Günümüzde bakterilerin kanser tedavisinde kullanıldığını, bu tedavi tekniğinin de kimi bakteri cinslerinin kanserli dokuyu hissetme, bu dokulara yönelme ve orada çoğalma yeteneklerinden dolayı geliştirildiğine dikkat çeken Birgül Akolpoğlu, “Temelinde bu bakterilerin bağışıklık sistemini ayağa kaldırması ve münasebetiyle bağışıklık hücrelerimizin kanser hücrelerini algılayıp onları yok etmesi yatıyor. Bizim sistemimizin avantajı bakterilerin etkin olarak denetim edilebilmesi, istenen bölgeye yönlendirilebilmeleri ve taşıdıkları ilaç moleküllerini hedeflenen bölgeye istenen anda salabilmeleridir. Bu usul, halihazırda tıpta kullanılan bakteri temelli tedavileri daha efektif hale getirebilir” açıklamasını yaptı.
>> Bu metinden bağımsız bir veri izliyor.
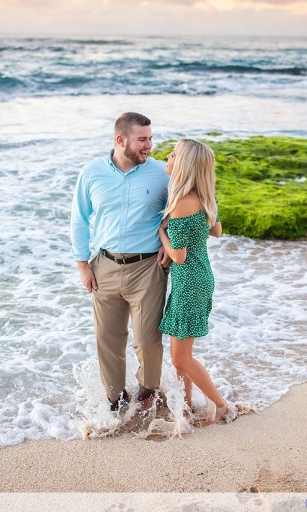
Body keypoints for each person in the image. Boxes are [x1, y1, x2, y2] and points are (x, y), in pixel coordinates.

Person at [71, 112, 171, 412]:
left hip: (148, 267)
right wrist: (82, 265)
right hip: (104, 266)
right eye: (142, 139)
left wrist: (171, 241)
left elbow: (193, 205)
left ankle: (148, 393)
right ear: (120, 140)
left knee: (147, 340)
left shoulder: (162, 173)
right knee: (107, 340)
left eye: (151, 138)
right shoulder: (91, 173)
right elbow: (79, 219)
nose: (149, 145)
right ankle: (114, 400)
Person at [158, 138, 229, 427]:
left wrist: (160, 232)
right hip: (200, 278)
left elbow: (179, 256)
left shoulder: (181, 204)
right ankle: (186, 404)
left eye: (173, 154)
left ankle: (220, 404)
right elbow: (217, 231)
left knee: (180, 359)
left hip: (189, 281)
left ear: (183, 165)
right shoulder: (204, 196)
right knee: (182, 354)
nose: (167, 156)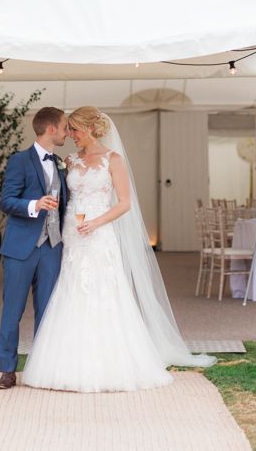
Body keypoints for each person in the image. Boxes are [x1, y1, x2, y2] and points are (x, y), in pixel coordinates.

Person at [22, 106, 215, 393]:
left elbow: (124, 203)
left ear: (88, 129)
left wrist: (97, 223)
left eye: (74, 129)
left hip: (100, 235)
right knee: (72, 289)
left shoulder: (113, 160)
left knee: (104, 291)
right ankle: (67, 362)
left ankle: (110, 363)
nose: (70, 135)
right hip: (73, 235)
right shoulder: (70, 161)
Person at [0, 107, 69, 390]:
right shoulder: (19, 161)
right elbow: (6, 200)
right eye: (64, 128)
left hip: (52, 247)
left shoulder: (61, 162)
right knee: (12, 311)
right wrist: (34, 205)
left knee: (47, 312)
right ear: (51, 129)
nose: (66, 133)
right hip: (20, 248)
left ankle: (41, 368)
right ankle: (7, 370)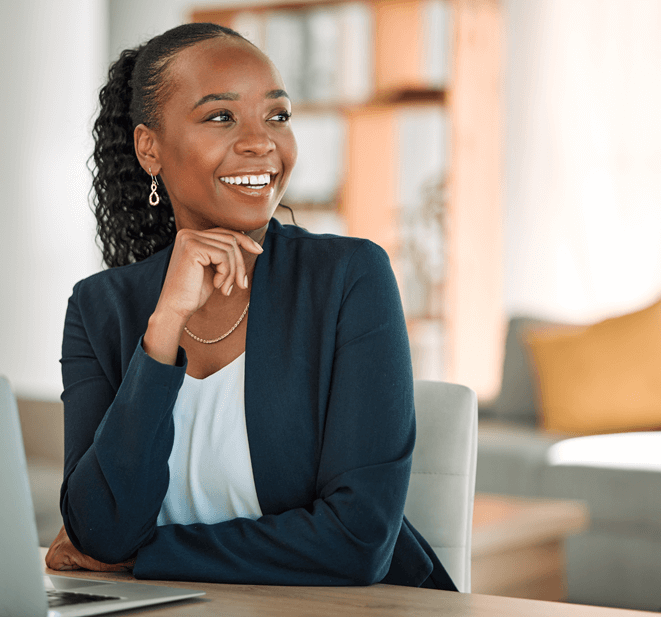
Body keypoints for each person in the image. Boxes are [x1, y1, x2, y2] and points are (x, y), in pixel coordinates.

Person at [44, 22, 457, 590]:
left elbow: (357, 544)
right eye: (221, 117)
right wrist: (164, 327)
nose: (261, 142)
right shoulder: (100, 308)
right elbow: (101, 530)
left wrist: (147, 557)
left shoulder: (349, 278)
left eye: (277, 116)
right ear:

“Elbette bu noktada aşmamız gereken kimi sorunlar hâlâ mevcut” diyen Akolpoğlu, “Örneğin, beden ortamındaki sıvı akışlarını (örneğin kan) ve bağ dokularımızın ağır, çeşitli makromoleküllerle dolu fonksiyonel ağ yapısını hesaba katarak, mikrorobotlarımızı bu çeşit kuvvetli ortamlara da yüksek hassasiyetle yönlendirmek ve denetim etmek için stratejiler geliştirmeliyiz. Ayrıyeten tedavinin uygulanacağı hastanın güvenliğini garantilemek ismine mikrorobotlarımızın potansiyel immünolojik tepkiler karşısında bile beden içerisinde uzun periyodik çalıştırılabileceğinden emin olmalıyız” görüşünü paylaştı.